Politische und geographische Besonderheit
Die außergewöhnliche politische und geographische Situation - die Walser Rettung ist eine Rettungswache des Bayerischen Roten Kreuzes auf politisch österreichischem Gebiet - führt zu einigen Besonderheiten. Beispielsweise muss das Personal speziell ausgebildet werden. „Unsere Mitglieder werden größtenteils nach deutschen Richtlinien ausgebildet. Zugleich müssen wir aber streng darauf achten, dass auch die Anforderungen des österreichischen Sanitätsgesetzes erfüllt werden“, erklärt Benedikt Fritz. Die Zivildiener werden nach dem österreichischen Sanitätsgesetz ausgebildet. Auch die Einsatzzeiten seien mit durchschnittlich 1,5 Stunden vergleichsweise lang. „Das liegt daran, dass wir die Patienten in die Kliniken des Klinikverbunds Oberallgäu transportieren müssen, also mehr als 30 km nach Immenstadt oder gut 50 km nach Kempten.“
Einsatzzahlen
Die Einsatzzahlen des Teams sind beeindruckend. „2019 hatten wir 1.171 Einsätze und allein von Januar bis Ende Juni 2020 bereits 666 – davon allein knapp 400 im Januar und Februar“, zählt Fritz auf. Zum Vergleich: Im Gründungsmonat, dem Dezember 1995, waren es 46, im Jahr darauf 672 Einsätze. „In den Wintermonaten haben wir es überwiegend mit Skiunfällen zu tun. In den Sommermonaten ist es ein Sammelsurium aller möglicher Notfälle und Erkrankungen.“
Mehr als nur der Rettungsdienst
Der Rettungsdienst ist nur eine der Aufgaben der Walser Rettung. Weitere sind beispielsweise Erste-Hilfe-Kurse für deutsche und österreichische Führerscheinbewerber, Ersthelferausbildungen für Firmen, Hotels und Liftbetreiber, Kindernotfallkurse für Eltern, die Ruf-Hilfe (ein Hausnotrufsystem) mit derzeit 50 hilfebedürftigen Personen im Kleinwalsertal sowie die bereits erwähnten Sanitätsdienste bei Veranstaltungen. Nicht zu vergessen die Monatsabende für die Ausbildung der ehrenamtlichen Kollegeninnen und Kollegen sowie interne Aus- und Weiterbildungen.

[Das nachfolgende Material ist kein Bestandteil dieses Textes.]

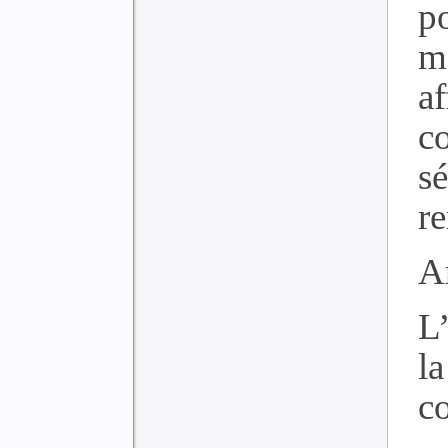
p
m
a
c
s
re
Ar
L
l
c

Was fasziniert das Urgestein?
Einer, der fast von Anfang an bei der Walser Rettung dabei ist, ist Thomas Fritz. Er ist hauptberuflicher stellvertretender Wachleiter an den Rettungswachen Oberstdorf und Kleinwalsertal und mit seinem oben zitierten Namensvetter und Kollegen Benedikt Fritz weder verwandt noch verschwägert. Der 47-Jährige aus Riezlern ist seit 1996 bei der Walser Rettung aktiv, zunächst im Ehrenamt, seit 1997 hauptamtlich. „Ich gehöre fast zum Gründungskomitee und konnte bei vielen Entwicklungen mitwirken“, sagt Thomas Fritz nicht ohne Stolz. Auch heute noch, nach fast 25 Jahren gehe er gern und mit Freude zur Arbeit. Ihm gefalle das sehr kollegial-freundschaftliche Miteinander und die Möglichkeiten, Menschen in Notsituationen zu helfen. „Auf organisatorischer Seite macht es die politische und geographische Lage des Kleinwalsertales immer wieder spannend, Entscheidungen und Regularien zu treffen“, findet er und fasst die Besonderheit „seiner“ Truppe so zusammen: „Das Besondere an uns ist einfach das Gesamtpaket“.